Of all the lines in the entries, how many carry the word "http"? The reply is that number and no more.

○ ○ ○

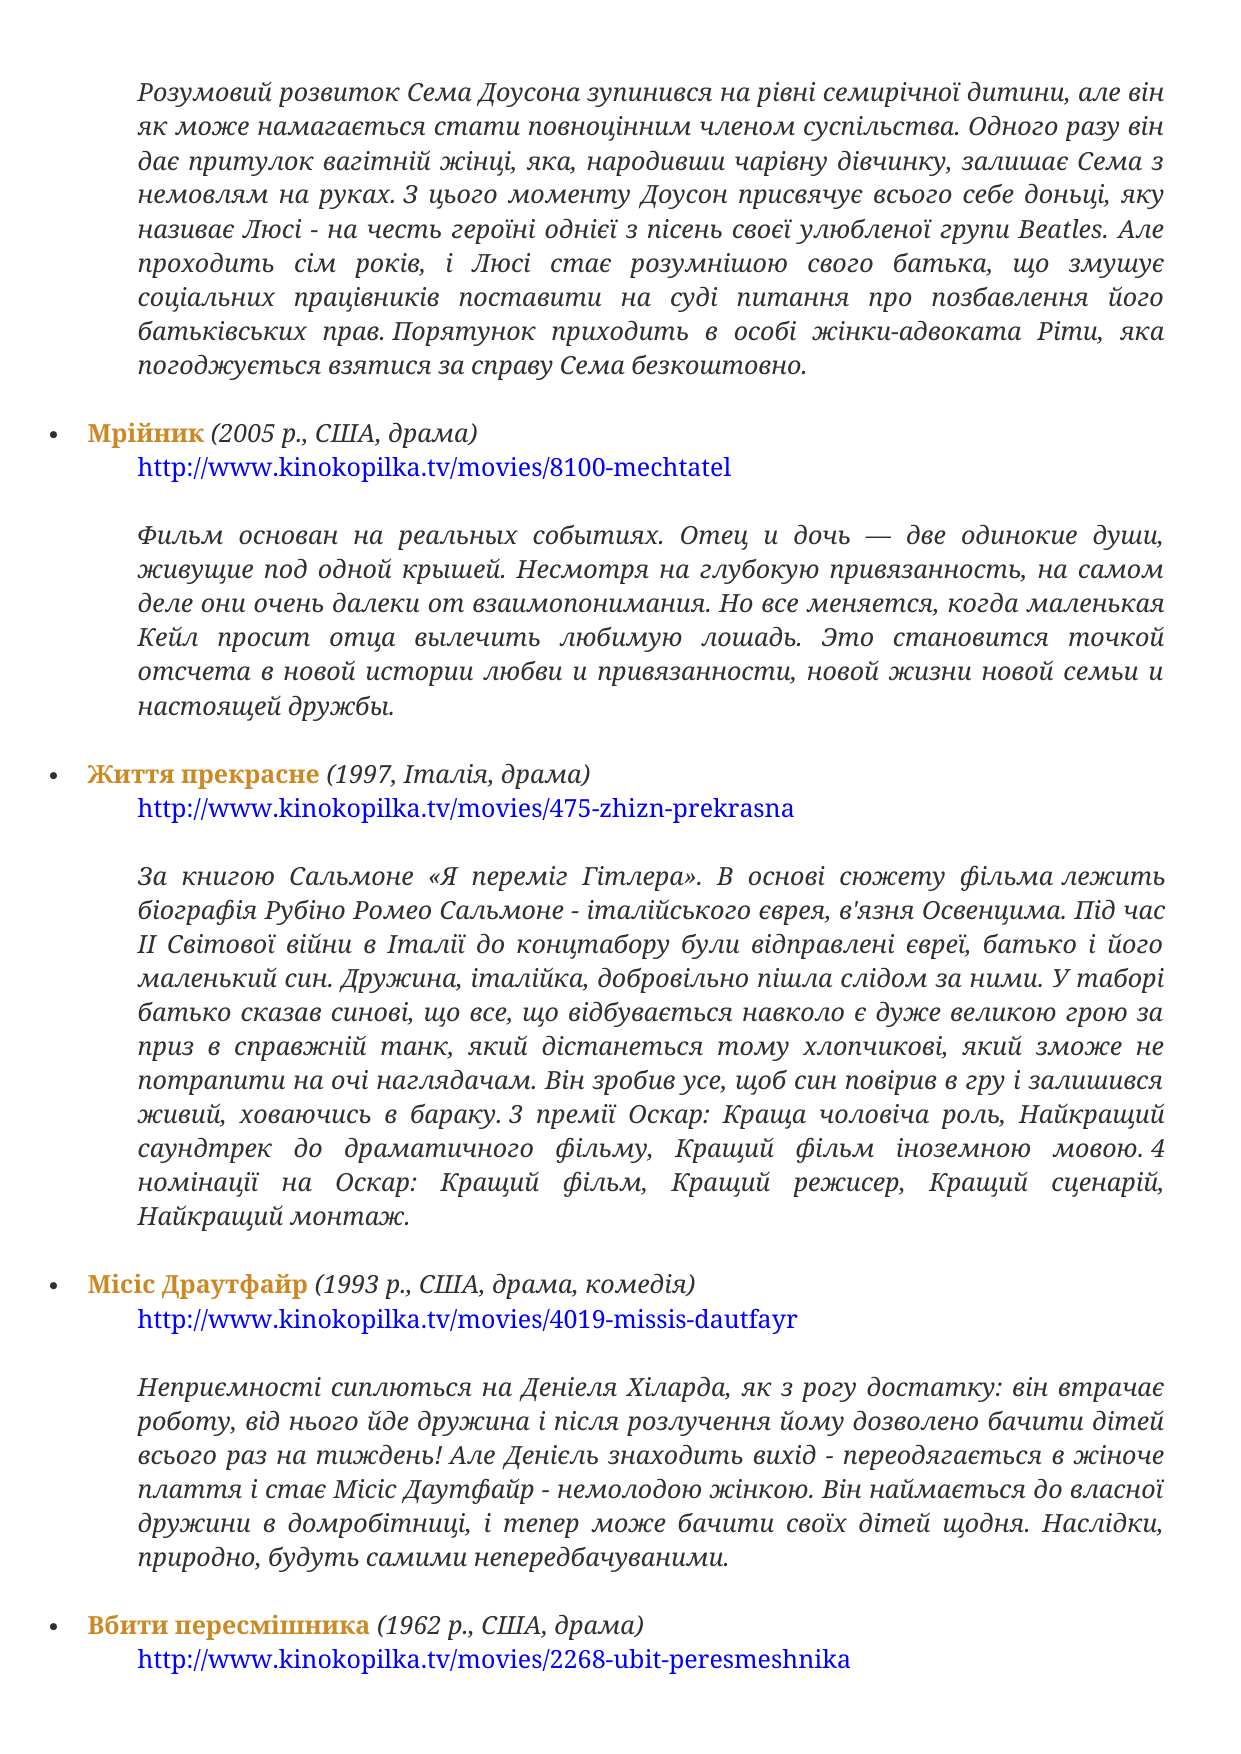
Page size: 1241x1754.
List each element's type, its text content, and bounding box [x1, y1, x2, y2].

text Розумовий розвиток Сема Доусона зупинився на рівні семирічної дитини, але він як може намагається стати повноцінним членом суспільства. Одного разу він дає притулок вагітній жінці, яка, народивши чарівну дівчинку, залишає Сема з немовлям на руках. З цього моменту Доусон присвячує всього себе доньці, яку називає Люсі - на честь героїні однієї з пісень своєї улюбленої групи Beatles. Але проходить сім років, і Люсі стає розумнішою свого батька, що змушує соціальних працівників поставити на суді питання про позбавлення його батьківських прав. Порятунок приходить в особі жінки-адвоката Ріти, яка погоджується взятися за справу Сема безкоштовно. [137, 75, 1165, 382]
list Вбити пересмішника (1962 р., США, драма) [50, 1608, 1165, 1642]
text За книгою Сальмоне «Я переміг Гітлера». В основі сюжету фільма лежить біографія Рубіно Ромео Сальмоне - італійського єврея, в'язня Освенцима. Під час II Світової війни в Італії до концтабору були відправлені євреї, батько і його маленький син. Дружина, італійка, добровільно пішла слідом за ними. У таборі батько сказав синові, що все, що відбувається навколо є дуже великою грою за приз в справжній танк, який дістанеться тому хлопчикові, який зможе не потрапити на очі наглядачам. Він зробив усе, щоб син повірив в гру і залишився живий, ховаючись в бараку. 3 премії Оскар: Краща чоловіча роль, Найкращий саундтрек до драматичного фільму, Кращий фільм іноземною мовою. 4 номінації на Оскар: Кращий фільм, Кращий режисер, Кращий сценарій, Найкращий монтаж. [137, 858, 1165, 1233]
text Фильм основан на реальных событиях. Отец и дочь — две одинокие души, живущие под одной крышей. Несмотря на глубокую привязанность, на самом деле они очень далеки от взаимопонимания. Но все меняется, когда маленькая Кейл просит отца вылечить любимую лошадь. Это становится точкой отсчета в новой истории любви и привязанности, новой жизни новой семьи и настоящей дружбы. [137, 518, 1165, 722]
text http://www.kinokopilka.tv/movies/8100-mechtatel [137, 450, 1165, 484]
list Життя прекрасне (1997, Італія, драма) [50, 756, 1165, 790]
text http://www.kinokopilka.tv/movies/475-zhizn-prekrasna [137, 790, 1165, 824]
text Неприємності сиплються на Деніеля Хіларда, як з рогу достатку: він втрачає роботу, від нього йде дружина і після розлучення йому дозволено бачити дітей всього раз на тиждень! Але Денієль знаходить вихід - переодягається в жіноче плаття і стає Місіс Даутфайр - немолодою жінкою. Він наймається до власної дружини в домробітниці, і тепер може бачити своїх дітей щодня. Наслідки, природно, будуть самими непередбачуваними. [137, 1369, 1165, 1574]
list Мрійник (2005 р., США, драма) [50, 416, 1165, 450]
text http://www.kinokopilka.tv/movies/4019-missis-dautfayr [137, 1301, 1165, 1335]
list Місіс Драутфайр (1993 р., США, драма, комедія) [50, 1267, 1165, 1301]
text http://www.kinokopilka.tv/movies/2268-ubit-peresmeshnika [137, 1642, 1165, 1676]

○ ○ ○

▶ **ANSWER TO THE EXERCISE**
4